Detected change data:
╭──

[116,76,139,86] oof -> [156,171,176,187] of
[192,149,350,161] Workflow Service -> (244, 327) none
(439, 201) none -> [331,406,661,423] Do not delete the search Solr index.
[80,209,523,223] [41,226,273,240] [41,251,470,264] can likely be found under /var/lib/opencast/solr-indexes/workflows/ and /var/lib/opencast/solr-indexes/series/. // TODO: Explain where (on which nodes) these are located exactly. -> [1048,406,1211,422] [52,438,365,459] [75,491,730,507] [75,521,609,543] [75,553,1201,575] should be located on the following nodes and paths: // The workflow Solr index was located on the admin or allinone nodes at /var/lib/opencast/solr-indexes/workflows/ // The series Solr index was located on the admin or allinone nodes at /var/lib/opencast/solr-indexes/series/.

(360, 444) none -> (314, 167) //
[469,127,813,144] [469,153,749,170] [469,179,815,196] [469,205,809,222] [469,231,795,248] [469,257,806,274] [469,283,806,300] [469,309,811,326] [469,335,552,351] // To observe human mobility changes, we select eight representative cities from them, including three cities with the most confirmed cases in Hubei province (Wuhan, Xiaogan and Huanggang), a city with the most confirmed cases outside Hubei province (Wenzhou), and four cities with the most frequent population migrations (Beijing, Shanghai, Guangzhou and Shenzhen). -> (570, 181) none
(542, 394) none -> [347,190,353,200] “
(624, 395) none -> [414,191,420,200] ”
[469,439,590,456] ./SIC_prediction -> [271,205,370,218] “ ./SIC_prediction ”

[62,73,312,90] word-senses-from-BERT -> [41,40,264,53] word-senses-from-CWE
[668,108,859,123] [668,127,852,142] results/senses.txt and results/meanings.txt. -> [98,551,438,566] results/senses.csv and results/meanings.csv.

╰──

Job ▸
Above are some records. Copy each of their lines that holds the string "senses".

Written response ▸
[62,73,312,90] word-senses-from-BERT -> [41,40,264,53] word-senses-from-CWE
[668,108,859,123] [668,127,852,142] results/senses.txt and results/meanings.txt. -> [98,551,438,566] results/senses.csv and results/meanings.csv.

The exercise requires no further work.